Двигатель ожил, и пока мы разгонялись, я боролся с желанием ухватиться за край дверцы. Я не первый раз ехал в автомобиле, однако чувствовал тревогу и легкую тошноту.
Шарлотта взглянула на меня.
— В Сорбонне я изучала искусство и литературу. — Она уверенными движениями плавно переключала рычаг коробки передач. — Перед войной почти каждый день проводила в Лувре. Как только пошли слухи, сотрудники музея сразу же начали вывозить экспонаты из города. К моменту прибытия нацистов Лувр практически опустел. — Женщина остановила машину и поставила ее на тормоз. — Я пойду отоваривать накладную на топливо, а вы останьтесь в машине, чтобы не вызывать лишних подозрений.
Я кивнул, но в голове у меня пронесся вихрь мыслей. Шарлотта соскочила с грузовика и исчезла из виду. Потом послышалась речь на французском, и грузовик покачнулся оттого, что открыли задние дверцы.
Когда Шарлотта вернулась в кабину, я обратился к ней:
— Вы ведь узнали картину там, на чердаке на рю Паве.
Я сидел чуть позади нее, так что ей пришлось обернуться.
— Парижские евреи владеют… вернее, владели самыми бесценными коллекциями. Возможно, даже самыми ценными во всей Европе. Но когда их лишили гражданства, они потеряли право владения. Все, что они имели, оказалось бесхозным. Последовали массовые облавы. — Она постучала пальцами по рулю. — Я узнала картину, спрятанную в той тайной комнате.

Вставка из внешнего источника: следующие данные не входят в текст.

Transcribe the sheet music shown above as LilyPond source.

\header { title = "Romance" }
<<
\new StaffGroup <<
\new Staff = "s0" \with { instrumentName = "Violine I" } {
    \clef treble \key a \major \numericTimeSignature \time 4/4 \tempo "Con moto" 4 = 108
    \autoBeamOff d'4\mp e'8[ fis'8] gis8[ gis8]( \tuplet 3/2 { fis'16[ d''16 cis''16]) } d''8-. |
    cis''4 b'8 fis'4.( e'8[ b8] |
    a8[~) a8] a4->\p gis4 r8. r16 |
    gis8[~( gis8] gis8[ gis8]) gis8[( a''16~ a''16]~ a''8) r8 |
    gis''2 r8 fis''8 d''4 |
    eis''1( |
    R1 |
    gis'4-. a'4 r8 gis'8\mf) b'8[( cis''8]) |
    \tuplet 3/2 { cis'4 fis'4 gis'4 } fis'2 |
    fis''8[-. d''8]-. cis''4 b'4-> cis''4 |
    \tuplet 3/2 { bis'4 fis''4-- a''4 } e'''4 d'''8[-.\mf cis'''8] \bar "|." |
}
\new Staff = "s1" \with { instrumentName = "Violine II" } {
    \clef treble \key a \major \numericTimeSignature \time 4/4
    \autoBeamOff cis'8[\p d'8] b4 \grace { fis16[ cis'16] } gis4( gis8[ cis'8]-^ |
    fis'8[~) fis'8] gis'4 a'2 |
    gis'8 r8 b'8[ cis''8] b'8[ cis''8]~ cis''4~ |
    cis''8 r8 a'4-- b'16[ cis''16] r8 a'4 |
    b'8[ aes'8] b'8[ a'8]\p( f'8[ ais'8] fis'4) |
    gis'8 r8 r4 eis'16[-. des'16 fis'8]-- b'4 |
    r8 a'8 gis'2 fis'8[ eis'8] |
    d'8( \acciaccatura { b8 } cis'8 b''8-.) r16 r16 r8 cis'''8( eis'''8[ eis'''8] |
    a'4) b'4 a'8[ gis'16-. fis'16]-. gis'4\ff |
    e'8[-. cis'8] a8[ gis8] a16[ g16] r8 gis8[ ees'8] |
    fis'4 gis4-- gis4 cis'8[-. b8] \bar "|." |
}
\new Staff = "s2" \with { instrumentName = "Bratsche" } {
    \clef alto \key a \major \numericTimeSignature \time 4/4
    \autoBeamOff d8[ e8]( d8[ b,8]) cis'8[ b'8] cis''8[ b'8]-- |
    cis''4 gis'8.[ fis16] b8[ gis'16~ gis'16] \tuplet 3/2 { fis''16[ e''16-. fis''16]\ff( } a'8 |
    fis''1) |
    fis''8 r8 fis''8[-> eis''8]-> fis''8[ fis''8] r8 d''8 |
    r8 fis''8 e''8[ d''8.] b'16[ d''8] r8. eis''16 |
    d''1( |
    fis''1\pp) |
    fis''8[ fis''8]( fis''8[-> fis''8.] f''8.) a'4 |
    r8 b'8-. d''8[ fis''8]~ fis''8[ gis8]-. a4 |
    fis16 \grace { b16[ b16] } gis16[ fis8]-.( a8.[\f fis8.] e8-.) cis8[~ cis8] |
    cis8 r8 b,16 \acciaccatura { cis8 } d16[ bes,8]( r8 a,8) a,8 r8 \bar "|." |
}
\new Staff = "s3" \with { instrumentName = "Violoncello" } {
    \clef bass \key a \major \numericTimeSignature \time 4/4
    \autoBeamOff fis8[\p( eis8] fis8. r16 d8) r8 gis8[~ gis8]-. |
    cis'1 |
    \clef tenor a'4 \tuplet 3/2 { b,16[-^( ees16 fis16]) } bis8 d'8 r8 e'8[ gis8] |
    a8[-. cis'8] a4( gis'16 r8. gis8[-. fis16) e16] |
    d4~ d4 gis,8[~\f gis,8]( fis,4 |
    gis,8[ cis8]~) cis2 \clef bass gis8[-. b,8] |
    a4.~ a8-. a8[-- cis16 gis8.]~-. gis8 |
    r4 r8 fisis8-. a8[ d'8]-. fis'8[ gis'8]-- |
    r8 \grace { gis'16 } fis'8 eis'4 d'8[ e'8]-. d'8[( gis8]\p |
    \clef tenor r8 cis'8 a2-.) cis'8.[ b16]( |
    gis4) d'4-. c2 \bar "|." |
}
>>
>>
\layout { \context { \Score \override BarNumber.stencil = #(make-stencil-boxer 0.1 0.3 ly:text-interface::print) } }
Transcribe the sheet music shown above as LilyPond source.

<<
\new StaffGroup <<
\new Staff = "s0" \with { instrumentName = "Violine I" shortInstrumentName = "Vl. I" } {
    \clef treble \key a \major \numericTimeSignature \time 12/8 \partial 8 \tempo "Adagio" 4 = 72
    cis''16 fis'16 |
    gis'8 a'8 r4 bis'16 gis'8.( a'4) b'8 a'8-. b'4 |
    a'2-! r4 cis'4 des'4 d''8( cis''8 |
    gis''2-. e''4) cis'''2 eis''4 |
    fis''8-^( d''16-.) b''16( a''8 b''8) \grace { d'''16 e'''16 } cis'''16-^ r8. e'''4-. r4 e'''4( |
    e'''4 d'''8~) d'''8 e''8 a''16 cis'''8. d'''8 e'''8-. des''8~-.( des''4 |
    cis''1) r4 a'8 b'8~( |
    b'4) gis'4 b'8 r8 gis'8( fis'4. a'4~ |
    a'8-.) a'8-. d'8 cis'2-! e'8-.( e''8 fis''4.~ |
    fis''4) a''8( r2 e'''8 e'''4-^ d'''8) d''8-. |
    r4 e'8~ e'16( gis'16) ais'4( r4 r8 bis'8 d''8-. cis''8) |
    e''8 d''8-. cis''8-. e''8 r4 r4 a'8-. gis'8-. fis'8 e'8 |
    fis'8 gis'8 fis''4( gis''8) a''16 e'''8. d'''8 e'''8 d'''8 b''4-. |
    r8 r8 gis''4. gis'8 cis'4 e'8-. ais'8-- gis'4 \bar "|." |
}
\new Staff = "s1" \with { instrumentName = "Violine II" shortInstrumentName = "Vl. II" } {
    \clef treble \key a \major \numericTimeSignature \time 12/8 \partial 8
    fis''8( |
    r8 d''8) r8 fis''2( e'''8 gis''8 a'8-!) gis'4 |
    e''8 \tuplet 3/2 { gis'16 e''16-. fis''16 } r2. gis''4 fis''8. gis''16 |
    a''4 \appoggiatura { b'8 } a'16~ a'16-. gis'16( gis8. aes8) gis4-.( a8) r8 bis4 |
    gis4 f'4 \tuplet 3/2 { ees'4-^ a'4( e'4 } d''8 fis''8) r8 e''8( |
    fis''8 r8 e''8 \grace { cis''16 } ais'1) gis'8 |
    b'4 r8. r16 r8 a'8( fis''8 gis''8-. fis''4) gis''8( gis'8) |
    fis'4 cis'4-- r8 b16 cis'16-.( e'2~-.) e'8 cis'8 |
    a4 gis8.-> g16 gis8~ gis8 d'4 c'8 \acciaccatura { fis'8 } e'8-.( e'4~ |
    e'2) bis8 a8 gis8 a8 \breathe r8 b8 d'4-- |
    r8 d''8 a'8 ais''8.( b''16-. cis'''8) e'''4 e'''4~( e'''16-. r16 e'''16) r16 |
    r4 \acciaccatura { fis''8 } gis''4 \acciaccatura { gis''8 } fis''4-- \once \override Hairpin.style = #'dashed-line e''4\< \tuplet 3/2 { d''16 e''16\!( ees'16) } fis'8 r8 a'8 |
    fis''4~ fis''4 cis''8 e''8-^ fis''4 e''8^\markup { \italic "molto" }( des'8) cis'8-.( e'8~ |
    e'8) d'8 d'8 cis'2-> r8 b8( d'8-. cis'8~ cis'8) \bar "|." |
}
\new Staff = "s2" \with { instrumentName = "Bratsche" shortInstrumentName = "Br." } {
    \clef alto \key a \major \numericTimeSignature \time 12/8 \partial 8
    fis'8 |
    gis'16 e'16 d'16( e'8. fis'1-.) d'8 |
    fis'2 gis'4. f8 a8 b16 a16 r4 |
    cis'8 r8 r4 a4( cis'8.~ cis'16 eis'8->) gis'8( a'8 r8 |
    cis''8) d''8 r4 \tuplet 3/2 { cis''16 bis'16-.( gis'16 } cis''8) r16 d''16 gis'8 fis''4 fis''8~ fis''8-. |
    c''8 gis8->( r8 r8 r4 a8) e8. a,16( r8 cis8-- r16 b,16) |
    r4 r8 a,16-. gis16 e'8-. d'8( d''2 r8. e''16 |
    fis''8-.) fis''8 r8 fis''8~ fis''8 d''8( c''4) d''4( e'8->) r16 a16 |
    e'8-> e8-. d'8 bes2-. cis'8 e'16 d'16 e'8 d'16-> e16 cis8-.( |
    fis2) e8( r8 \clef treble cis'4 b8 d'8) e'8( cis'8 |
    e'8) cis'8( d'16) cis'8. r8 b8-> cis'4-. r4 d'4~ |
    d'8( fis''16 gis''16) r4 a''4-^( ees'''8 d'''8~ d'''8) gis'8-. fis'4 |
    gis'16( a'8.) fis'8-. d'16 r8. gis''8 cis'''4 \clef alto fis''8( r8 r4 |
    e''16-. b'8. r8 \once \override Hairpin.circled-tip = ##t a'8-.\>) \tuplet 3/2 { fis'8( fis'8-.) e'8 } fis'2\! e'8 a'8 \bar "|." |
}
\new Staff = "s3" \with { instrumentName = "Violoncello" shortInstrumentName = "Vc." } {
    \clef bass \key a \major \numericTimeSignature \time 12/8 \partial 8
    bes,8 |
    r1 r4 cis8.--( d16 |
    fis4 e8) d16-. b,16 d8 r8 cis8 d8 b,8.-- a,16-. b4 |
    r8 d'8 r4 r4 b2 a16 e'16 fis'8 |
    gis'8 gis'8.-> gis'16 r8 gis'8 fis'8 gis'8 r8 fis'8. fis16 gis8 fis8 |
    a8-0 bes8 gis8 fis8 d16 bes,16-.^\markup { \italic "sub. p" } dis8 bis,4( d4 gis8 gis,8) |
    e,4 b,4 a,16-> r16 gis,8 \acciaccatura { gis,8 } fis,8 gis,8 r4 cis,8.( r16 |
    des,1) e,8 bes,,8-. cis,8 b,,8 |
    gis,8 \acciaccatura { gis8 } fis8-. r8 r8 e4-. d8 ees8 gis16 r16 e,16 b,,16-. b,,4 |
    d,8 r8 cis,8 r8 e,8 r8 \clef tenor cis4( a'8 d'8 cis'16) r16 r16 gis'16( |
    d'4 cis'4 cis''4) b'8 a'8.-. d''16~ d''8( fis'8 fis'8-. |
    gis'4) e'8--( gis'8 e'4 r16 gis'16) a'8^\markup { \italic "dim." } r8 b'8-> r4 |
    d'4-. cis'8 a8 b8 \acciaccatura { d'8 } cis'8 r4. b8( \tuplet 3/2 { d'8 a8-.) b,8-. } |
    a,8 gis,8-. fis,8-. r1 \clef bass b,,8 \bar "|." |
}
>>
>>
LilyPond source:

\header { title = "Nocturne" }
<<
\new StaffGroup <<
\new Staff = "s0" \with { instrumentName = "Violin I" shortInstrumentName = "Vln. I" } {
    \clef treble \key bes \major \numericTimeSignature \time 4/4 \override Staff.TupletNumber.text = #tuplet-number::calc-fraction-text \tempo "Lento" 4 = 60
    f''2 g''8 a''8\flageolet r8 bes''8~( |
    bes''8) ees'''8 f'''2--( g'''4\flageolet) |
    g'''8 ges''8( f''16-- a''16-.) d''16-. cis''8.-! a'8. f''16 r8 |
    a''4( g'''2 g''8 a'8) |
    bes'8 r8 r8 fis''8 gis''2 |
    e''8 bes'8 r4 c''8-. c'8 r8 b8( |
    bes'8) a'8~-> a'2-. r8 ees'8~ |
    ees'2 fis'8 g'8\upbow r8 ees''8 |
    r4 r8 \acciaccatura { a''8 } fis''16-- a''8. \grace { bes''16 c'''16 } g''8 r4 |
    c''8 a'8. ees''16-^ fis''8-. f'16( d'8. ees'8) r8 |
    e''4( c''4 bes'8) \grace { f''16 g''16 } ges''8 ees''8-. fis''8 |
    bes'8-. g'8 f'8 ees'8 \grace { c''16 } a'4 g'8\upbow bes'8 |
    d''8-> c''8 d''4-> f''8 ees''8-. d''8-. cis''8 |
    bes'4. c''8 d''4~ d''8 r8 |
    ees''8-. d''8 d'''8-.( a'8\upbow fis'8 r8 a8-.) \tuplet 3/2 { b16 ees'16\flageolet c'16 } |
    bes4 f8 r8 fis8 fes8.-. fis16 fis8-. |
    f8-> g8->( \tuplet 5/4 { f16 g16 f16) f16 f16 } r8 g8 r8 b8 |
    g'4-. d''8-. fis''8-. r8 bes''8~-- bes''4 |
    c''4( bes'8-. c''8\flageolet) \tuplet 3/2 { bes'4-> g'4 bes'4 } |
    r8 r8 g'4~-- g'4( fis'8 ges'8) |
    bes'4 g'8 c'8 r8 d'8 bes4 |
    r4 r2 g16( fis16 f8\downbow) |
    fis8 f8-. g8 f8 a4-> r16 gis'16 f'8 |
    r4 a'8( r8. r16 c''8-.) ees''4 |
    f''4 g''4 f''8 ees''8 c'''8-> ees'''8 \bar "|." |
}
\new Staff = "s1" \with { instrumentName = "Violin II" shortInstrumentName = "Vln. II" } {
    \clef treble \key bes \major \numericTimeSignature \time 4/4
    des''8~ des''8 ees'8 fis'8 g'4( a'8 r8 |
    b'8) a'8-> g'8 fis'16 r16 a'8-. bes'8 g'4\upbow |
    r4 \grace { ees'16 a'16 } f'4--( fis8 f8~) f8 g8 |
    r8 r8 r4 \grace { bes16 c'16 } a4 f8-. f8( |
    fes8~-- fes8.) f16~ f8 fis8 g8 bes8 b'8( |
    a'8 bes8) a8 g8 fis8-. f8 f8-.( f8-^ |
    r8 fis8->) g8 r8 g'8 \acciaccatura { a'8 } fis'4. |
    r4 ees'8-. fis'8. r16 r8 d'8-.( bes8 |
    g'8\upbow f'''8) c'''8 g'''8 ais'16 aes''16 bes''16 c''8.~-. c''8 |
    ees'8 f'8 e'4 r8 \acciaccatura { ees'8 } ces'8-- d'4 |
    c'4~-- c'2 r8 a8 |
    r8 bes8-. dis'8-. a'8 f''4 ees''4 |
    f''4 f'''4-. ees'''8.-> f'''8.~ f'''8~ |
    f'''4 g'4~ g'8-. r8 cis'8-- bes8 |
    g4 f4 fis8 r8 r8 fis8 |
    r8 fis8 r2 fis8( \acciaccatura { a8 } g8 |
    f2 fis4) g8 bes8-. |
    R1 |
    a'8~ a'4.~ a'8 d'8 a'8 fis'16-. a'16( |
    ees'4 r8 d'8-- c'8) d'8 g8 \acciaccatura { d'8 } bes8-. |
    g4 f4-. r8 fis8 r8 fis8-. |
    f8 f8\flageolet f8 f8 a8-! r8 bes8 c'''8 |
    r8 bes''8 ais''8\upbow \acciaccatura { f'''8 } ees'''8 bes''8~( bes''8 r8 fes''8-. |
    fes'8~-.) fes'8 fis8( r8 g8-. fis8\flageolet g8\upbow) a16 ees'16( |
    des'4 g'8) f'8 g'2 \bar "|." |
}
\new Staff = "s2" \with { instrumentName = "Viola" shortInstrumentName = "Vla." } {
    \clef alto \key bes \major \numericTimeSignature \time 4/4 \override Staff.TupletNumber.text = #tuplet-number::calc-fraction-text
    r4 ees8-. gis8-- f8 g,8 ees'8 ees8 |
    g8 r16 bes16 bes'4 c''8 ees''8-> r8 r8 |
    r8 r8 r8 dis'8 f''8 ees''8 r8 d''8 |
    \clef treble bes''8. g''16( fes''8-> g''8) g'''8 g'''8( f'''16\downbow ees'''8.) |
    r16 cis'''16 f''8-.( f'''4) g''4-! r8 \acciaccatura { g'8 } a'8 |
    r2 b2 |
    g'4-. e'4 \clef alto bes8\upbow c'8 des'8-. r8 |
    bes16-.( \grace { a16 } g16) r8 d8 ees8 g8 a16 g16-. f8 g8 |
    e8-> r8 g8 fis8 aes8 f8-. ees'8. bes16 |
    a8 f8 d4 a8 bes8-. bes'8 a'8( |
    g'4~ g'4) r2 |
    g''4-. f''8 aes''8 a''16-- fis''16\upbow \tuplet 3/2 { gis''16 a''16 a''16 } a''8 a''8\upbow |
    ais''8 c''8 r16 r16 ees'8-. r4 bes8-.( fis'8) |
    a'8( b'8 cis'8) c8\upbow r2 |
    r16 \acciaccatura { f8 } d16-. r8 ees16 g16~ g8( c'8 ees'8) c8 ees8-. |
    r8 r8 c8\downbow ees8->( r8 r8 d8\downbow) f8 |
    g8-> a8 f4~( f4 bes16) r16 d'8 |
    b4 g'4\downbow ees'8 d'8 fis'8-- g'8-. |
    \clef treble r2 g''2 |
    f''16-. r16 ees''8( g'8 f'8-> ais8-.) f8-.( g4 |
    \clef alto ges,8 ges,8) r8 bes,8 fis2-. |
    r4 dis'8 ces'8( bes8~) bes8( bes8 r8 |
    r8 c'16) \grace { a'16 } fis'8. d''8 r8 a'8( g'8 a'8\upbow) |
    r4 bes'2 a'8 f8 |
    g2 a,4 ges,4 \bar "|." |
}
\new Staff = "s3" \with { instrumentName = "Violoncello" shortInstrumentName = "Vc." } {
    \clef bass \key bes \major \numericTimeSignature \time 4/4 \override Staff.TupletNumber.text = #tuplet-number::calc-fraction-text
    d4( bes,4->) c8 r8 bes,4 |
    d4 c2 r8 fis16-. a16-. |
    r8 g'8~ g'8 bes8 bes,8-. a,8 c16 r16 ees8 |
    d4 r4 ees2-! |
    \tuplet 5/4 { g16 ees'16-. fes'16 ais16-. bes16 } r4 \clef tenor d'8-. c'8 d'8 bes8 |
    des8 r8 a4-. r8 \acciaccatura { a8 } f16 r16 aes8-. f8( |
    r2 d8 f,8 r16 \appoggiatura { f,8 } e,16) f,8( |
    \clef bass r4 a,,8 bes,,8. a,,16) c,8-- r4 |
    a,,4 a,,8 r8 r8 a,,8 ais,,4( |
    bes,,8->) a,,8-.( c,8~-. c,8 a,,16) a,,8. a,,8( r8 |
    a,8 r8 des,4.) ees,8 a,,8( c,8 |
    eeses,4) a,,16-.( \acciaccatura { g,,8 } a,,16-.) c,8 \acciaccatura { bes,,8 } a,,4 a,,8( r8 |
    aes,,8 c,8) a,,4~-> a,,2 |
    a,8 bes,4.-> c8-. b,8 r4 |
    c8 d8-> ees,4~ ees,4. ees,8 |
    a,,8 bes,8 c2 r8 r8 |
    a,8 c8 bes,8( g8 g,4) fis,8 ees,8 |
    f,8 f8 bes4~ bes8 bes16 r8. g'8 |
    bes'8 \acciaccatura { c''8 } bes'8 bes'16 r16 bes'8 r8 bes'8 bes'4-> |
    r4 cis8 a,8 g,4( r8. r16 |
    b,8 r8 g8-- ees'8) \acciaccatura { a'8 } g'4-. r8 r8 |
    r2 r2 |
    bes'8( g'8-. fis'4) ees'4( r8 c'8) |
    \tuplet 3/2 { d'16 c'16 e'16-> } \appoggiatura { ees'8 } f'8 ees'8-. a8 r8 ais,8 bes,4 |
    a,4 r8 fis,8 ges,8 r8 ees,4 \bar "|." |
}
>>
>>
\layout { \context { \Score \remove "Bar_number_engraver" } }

И это натолкнуло меня на предположение: ваш сын вывозил художественные коллекции евреев, чтобы они не достались нацистам.
Я с легкостью мог представить Оуэна участником подобной операции, но Шарлотта сделала выводы быстро и точно. Для этого требуется знать человека. И я не был уверен, куда же она приведет меня: к сыну или к его врагам.
— Вы тоже в этом участвовали?
Моя спутница снова посмотрела на меня. Она очень старалась придать лицу безучастное выражение, но ее выдавали брови. За то недолгое время, что я провел в обществе Шарлотты, я научился понимать их движения. Складка между бровями через пару секунд разгладилась; она по-прежнему не отрывала от меня взгляда.
— Да. Я не просто прохлаждалась в Лувре. Я там работала.
Больше она ничего не сказала, ни в ее голосе, ни во взгляде я не уловил фальши. И тогда я спросил:
— Вы знали моего сына?
Шарлотта отвела глаза. Потом завела мотор и сняла машину с ручника.
— Нет, не знала.
Я не понимал, почему она солгала, но знал, что она сказала неправду.